Its this blindness to the ecology of healthcare IT that results in the unforgivable lack of push for compliance testing of existing HL7 V2 implementations. Its hard to be critical of the quality of messages you don’t understand yourself and you simply nod and say “it looks like HL7 to me, but it does not work. I have no idea why, lets build our own standard”. It will never work and the half a billion dollars proposed for ehealth in the recent Budget is a waste, just like the Billion $ wasted over the last 10 years. Nothing, not even identifiers, has any value until quality issues are addressed in the current environment.

There are certainly deficiencies in HL7 V2, mostly because it has been neglected because of the focus on HL7 V3. These deficiencies can be addressed, but only when basic quality checks are in place. To try and improve semantics without addressing the basics is misguided. One basic functionality we could have is allergy checking. That is assuming we had some building blocks that worked.

The “Simple” task of allergy checking is in fact not at all easy. A patient may have a penicillin allergy recorded, but patients are not prescribed “penicillin” these days. They are prescribed Augmentin, or Timentum etc These drugs contain a penicillin derivative, and should not be used but we need to know that they are children of penicillin and this is where a medication terminology is supposed to step in. The “AMT” or “Australian Medication Terminology” was supposed to fill this gap and has had 50 people working on it for 4 years or so. Surely this can be used for this basic task? The answer is no…. It fails to provide any mechanism to identify that Augment contains penicillin!! SNOMED-CT – the terminology its based on certainly does but the AMT is isolated from SNOMED-CT and cannot do this. You would have to manually go through it and pick out every drug containing penicillin, using some sort of external data source. This is the exact role a medications terminology is supposed to fulfill and while it might look like a medications terminology its just a big dumb pick list.

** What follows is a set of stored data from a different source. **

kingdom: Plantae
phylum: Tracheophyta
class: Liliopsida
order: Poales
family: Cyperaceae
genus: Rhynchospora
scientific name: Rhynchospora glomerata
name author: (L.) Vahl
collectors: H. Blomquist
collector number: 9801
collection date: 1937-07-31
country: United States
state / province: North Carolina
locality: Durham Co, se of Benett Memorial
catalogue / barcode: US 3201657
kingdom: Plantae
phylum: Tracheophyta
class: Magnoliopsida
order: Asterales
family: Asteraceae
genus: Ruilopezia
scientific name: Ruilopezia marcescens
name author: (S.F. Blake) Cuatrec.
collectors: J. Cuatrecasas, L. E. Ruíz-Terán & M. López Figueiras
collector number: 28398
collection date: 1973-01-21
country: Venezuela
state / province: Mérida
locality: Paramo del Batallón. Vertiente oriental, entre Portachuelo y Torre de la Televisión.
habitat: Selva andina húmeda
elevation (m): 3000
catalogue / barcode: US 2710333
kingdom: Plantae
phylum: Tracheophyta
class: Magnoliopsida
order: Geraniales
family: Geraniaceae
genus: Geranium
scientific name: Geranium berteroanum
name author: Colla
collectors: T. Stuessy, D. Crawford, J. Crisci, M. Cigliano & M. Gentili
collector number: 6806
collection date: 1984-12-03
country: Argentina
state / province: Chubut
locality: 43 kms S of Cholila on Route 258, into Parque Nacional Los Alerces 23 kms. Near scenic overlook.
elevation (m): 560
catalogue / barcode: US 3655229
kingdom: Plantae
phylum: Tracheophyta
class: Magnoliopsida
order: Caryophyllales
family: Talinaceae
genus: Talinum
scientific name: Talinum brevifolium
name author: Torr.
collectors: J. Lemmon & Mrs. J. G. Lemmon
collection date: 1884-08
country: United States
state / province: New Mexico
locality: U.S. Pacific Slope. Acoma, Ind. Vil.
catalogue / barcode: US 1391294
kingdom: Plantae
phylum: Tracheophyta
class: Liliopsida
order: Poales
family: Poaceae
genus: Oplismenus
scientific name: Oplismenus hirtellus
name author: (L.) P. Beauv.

To progress eHealth we need an organisation that uses existing standards, potentially tries to improve existing standards and understands in a very low level way how those standards could be used to achieve the things that eHealth promises. Ideally it would test those things and provide expertise and workers for standards bodies. NEHTA as it stands is a political organisation mainly that produces very nice visions and glossy brochures. It also has some very talented super specialists who know nothing of the big picture and is lacking in individuals (or not empowering them) who can see a path to evolve the current landscape into one that really works reliably and safely and can contribute to the process in a positive way.

The examples of the lack of low level understanding of the technical details and true state of the current landscape or abilities of the current standards are virtually endless. I have presented some personal views on a couple of them. There is no forum for this type of discussion in the current environment and everything is done at a level where the technical details are out of scope. This really makes success out of scope and value for money ($500,000,000 in fact) out of scope. Health IT needs to get into the technical details, managements role is to make this easy for the people involved and shield them from the political process. Its the equivalent of a hospital staffed only by administrators and quality control consultants, but no nurses or doctors. From memory that hospital won the “Florence Nightingail Award” for cleanliness in Yes Minister. Patients are unlikely to benefit.